[WHAT YOU WILL DO]: Each line from the one with "right hip: (688, 455)" through the last line of the material is to be printed exactly; no other line and no picture belongs in the copy.

*** Block opens ***

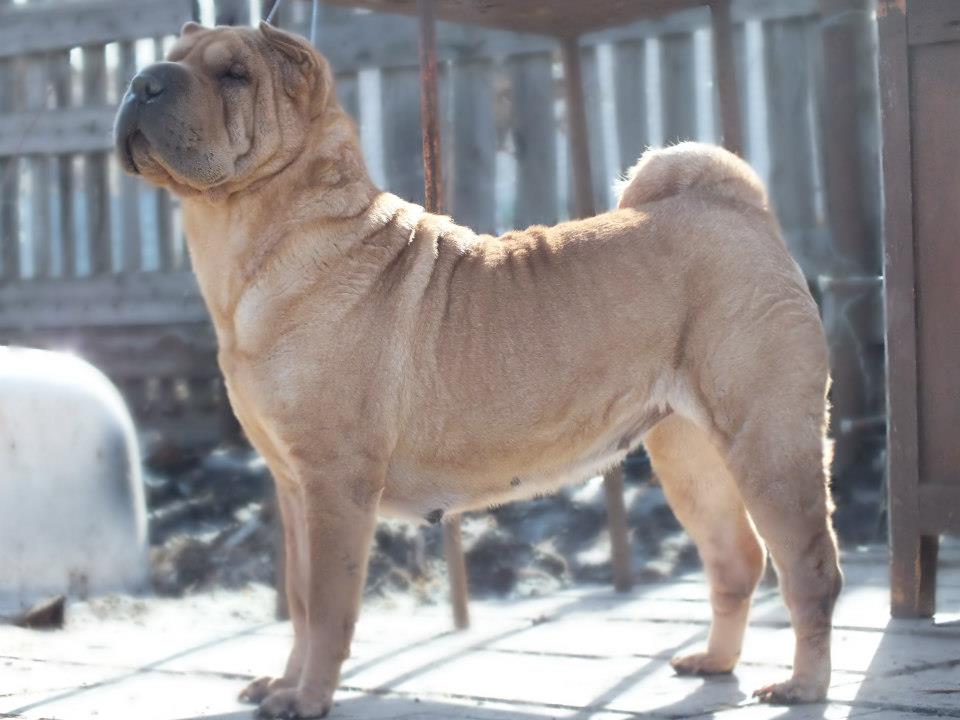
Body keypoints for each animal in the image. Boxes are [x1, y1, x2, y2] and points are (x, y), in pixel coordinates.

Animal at [114, 21, 842, 718]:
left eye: (233, 74)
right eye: (170, 56)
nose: (143, 81)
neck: (256, 242)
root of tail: (739, 209)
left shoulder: (334, 484)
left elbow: (325, 606)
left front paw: (307, 699)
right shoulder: (293, 486)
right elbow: (295, 599)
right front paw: (284, 684)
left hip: (768, 446)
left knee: (809, 570)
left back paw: (802, 687)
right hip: (688, 455)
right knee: (737, 560)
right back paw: (713, 663)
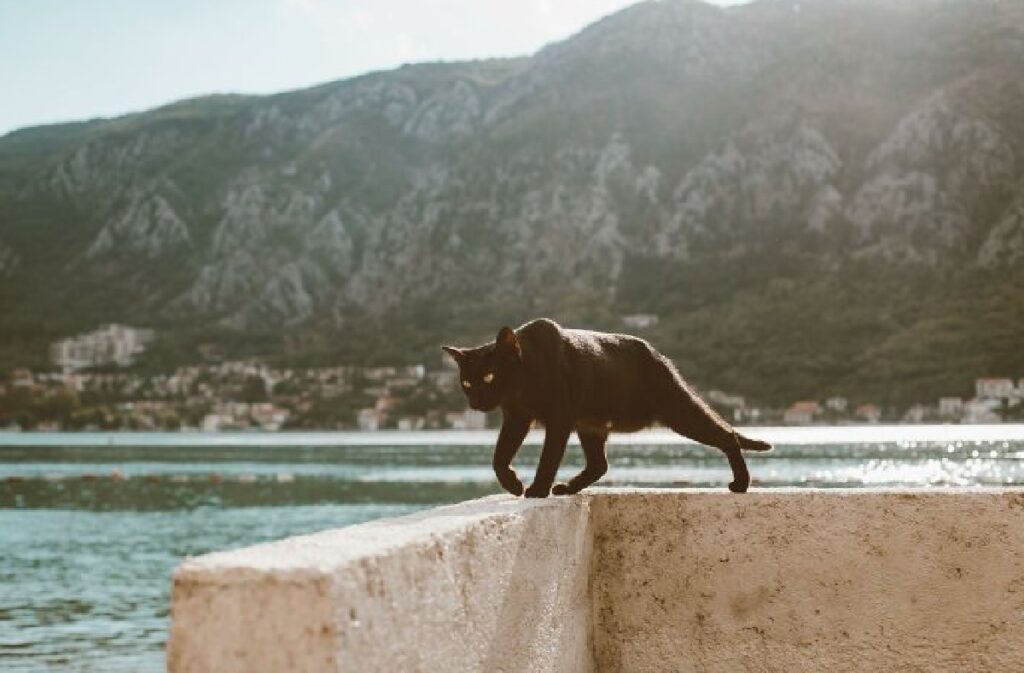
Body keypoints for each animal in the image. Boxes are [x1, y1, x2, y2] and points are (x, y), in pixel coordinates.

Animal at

*** Block closes ***

[ANSWER SECTION]:
right hip: (688, 455)
right knee: (737, 560)
right back paw: (713, 663)
Body keypoints for each animal in the image. Boxes are [x1, y1, x2, y2] and points are (x, y), in pixel coordinates.

Animal at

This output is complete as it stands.